Condensing ignoring unisons, not responding to condensing changes

I have an orchestral score where I have doubled Horns 1 and 3 and Horns 2 and 4 (as is fairly typical). Dorico does fairly well most of the time, but in one section ends up doubling up on the parts when condensing, so that all four parts are notated separately (rather than as 1.3a2 and 2.4a2 as I would expect, and as it does elsewhere):

Note that for one bar in the middle here, it does switch to the a2 unisons, but then switches immediately back, despite the fact that there is no difference in how much in they are. (Horns 3 and 4 are copied directly from Horns 1 and 2!) I have tried creating a condensing change—

  • with a reset
  • with nothing other than the creation of a change
  • with “Allow whole-phrase unison” changed to on or off
  • with “Allow mid-phrase unisons” changed to on or off
  • with “Allow unlimited pitch crossing” changed to on or off (wouldn’t expect this to help!)
  • with “Allow amalgamation for notes and chords” changed to on or off (wouldn’t expect this to help!)

No matter what, short of manually reworking the condensing here (which I haven’t yet tried), nothing changes this at all. Help? :joy:


Things I searched for:

  • condensing unison
  • unison not condensing
  • condensing change unison

Similar to:

What you need is a manual condensing change in which Horns 1 and 3 are in the up-stem voice and Horns 2 and 4 are in the down-stem voice.

Have you tried it?

Yes, I have.

Please post a demo file; I tried it and was unsuccessful.
hornCondensing.dorico (1.6 MB)

This does indeed work (and was, of course, the last thing I hadn’t tried)! Very curiously, after having done this, the rest of the line sorts itself out “magically” and does the right thing. Next up I’ll need to tweak it so that it doesn’t put an 1.3a2 after every rest, which is rather annoying in the score, but that’s fine. Thank you!

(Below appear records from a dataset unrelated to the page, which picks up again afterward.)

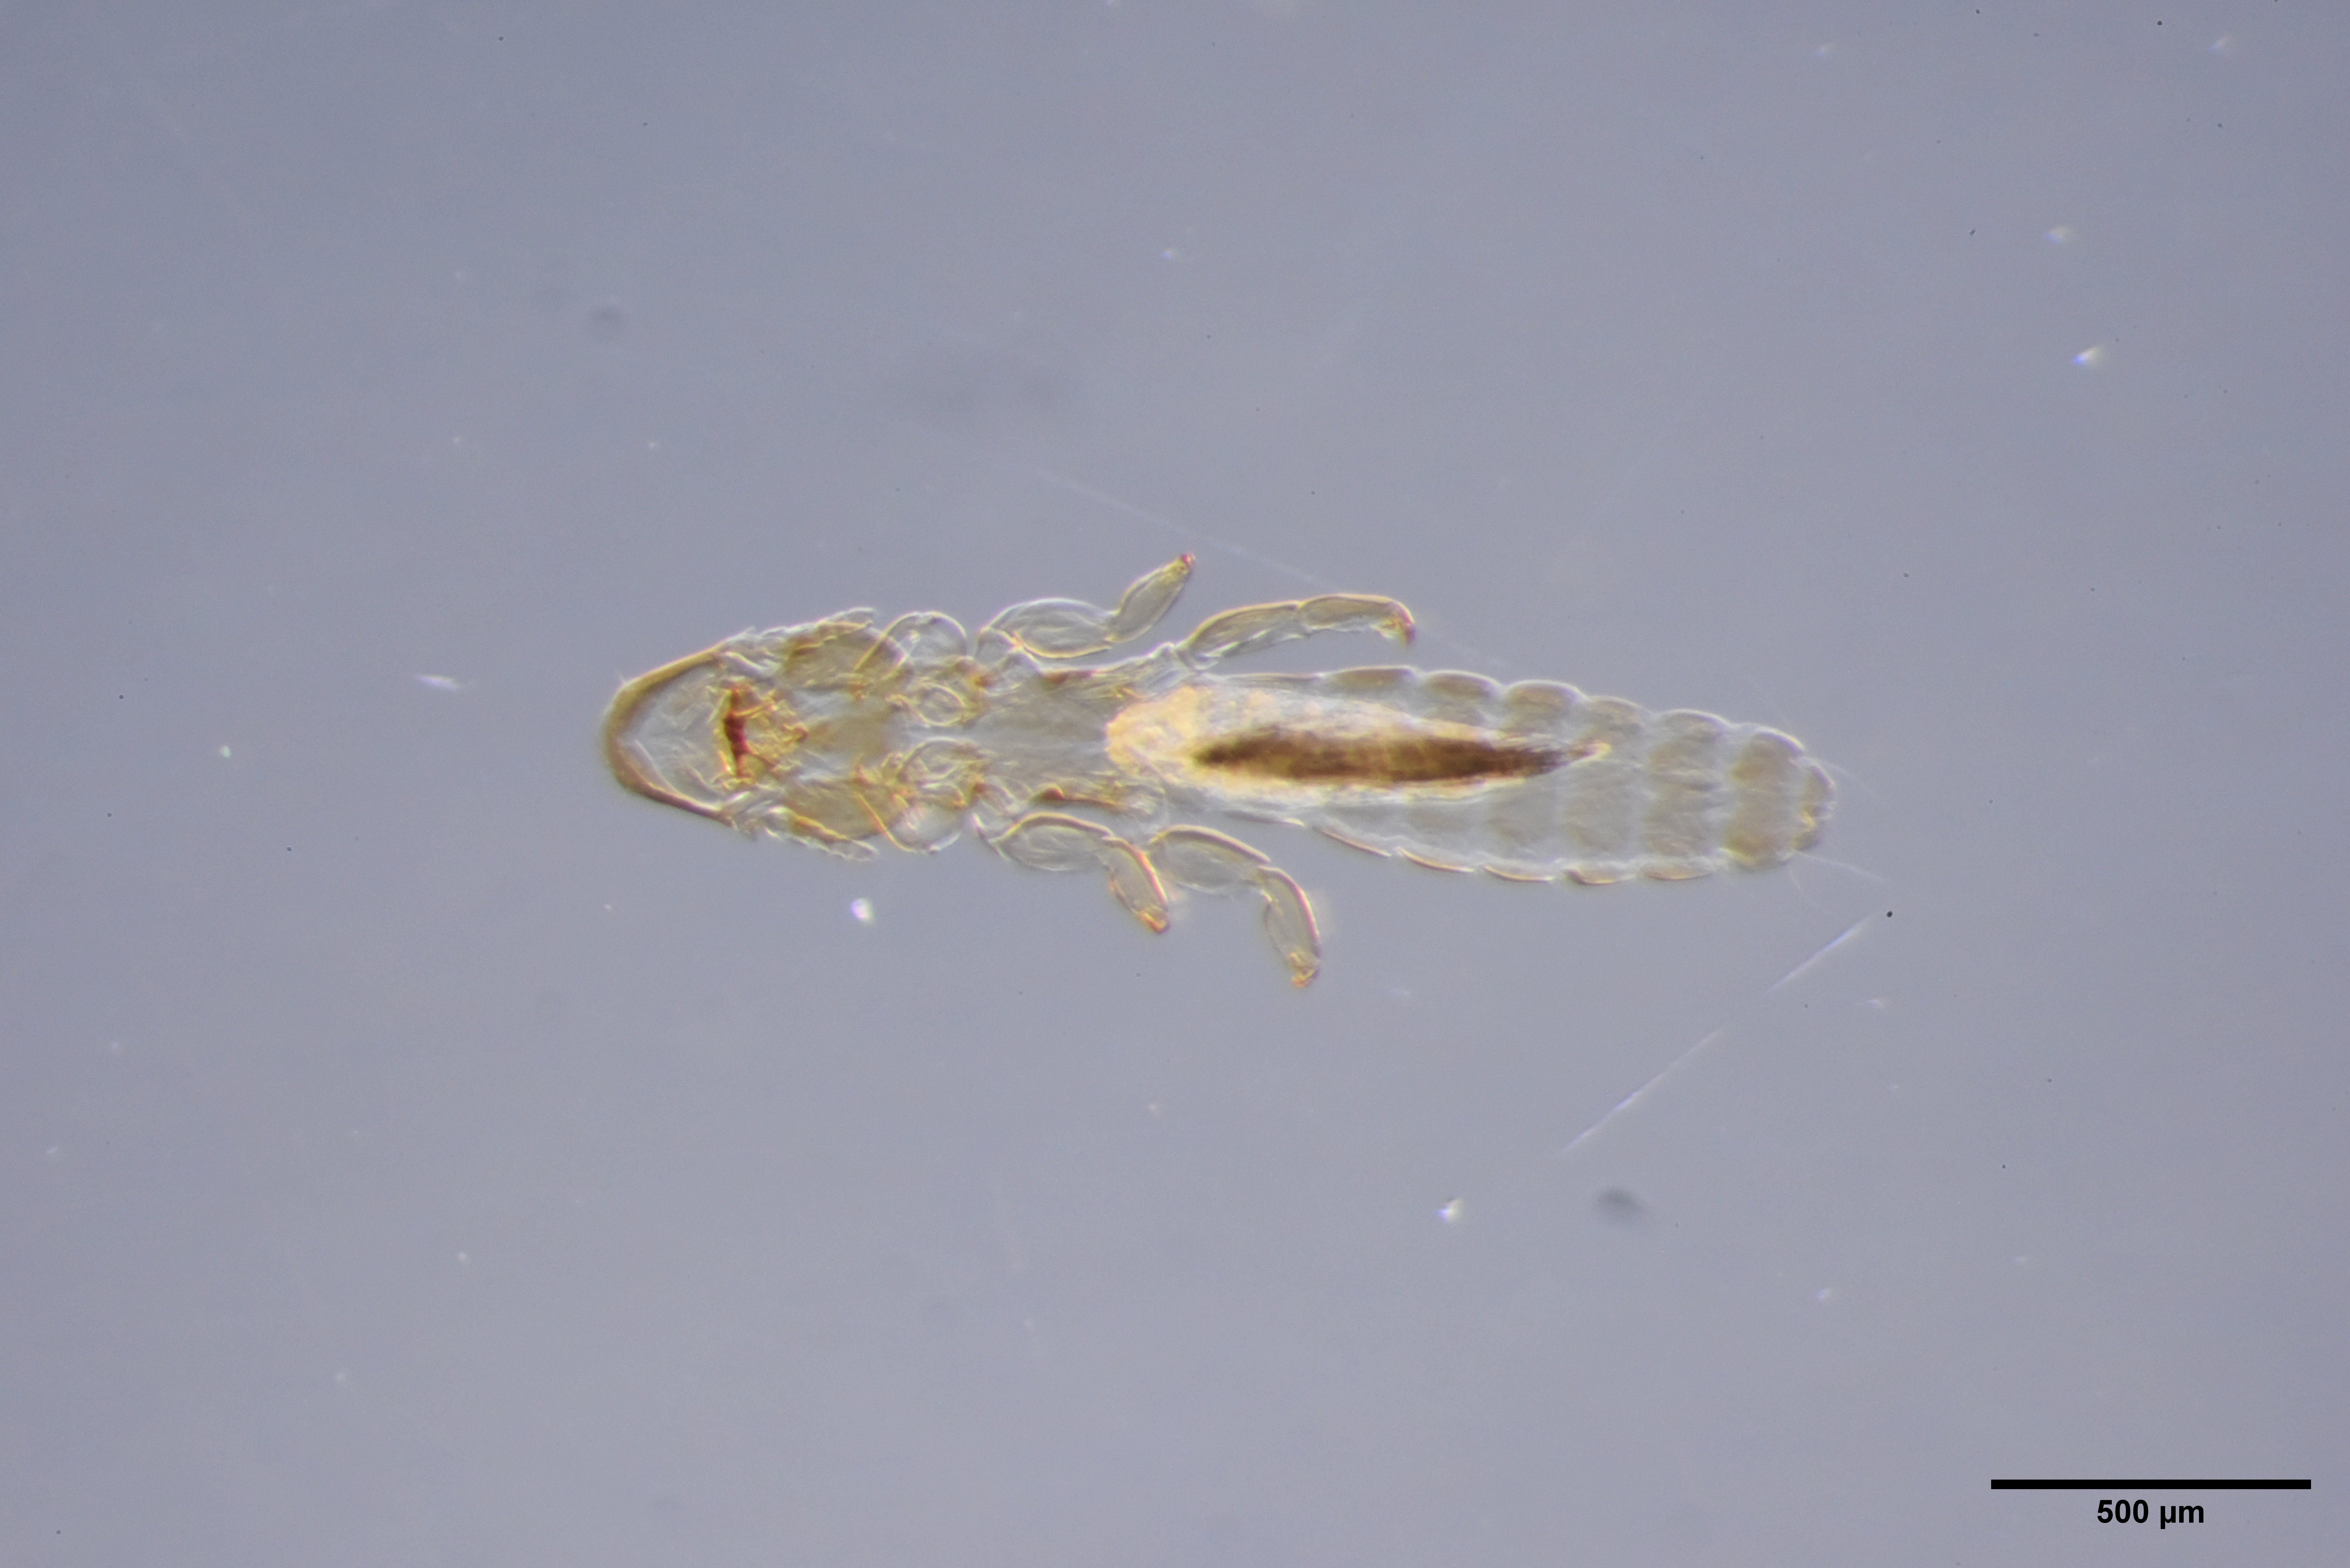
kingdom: Animalia
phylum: Arthropoda
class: Insecta
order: Psocodea
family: Philopteridae
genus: Anaticola
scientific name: Anaticola crassicorne
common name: Louse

If what you want - throughout - is to have Horns 1+3 on one stave and Horns 2+4 on another, the most efficient place to do this is Layout Options > Players > Custom Condensing Groups.

If you do it via a Manual Condensing Change you don’t get the benefit of Dorico’s Condensing wisdom at all for those players, whereas if you do it from Layout Options you get all of Dorico’s Condensing wisdom (and the rules that you’ve set for automated condensing) aside from the ability to switch horns between staves from system to system (which is generally not a great idea anyway).

3 Likes

This makes sense. What I’ve done so far is switch back out of manual condensing (at least, if I’ve understood the mechanics correctly!) immediately after the two bars which seemed to be confusing everything, and allowing it to proceed normally after that. With Custom Condensing Groups, will it still use full unison when the horns are actually in full unison (as they are in much of this particular piece)?

If you want them on a single staff in some places, you do indeed need to go down the Condensing Change route rather than a pair of Custom Condensing Groups.

1 Like

Ah, very good. Thank you!

(And: thanks all for the helpful and fast responses—this community is fantastic: I learn a ton from my normal lurking mode! :blue_heart:)

I should really stop procrastinating on this forum and get some work done :joy:

4 Likes

Derrek, your demo file works for me after I activate Edit>Condensing.

So it does, if I activate it on the Working Score layout. Don’t much like the constant a2 notations, but then I would probably not arrange my own scores in quite this manner anyway.

Thanks for taking the time to point this out.

Occasionally I have wondered why I couldn’t get staves to condense only to realize later that I forgot to turn condensing on.

As for the constant a2 notations, they’re a nuisance but at least they can be selected and hidden in engrave mode.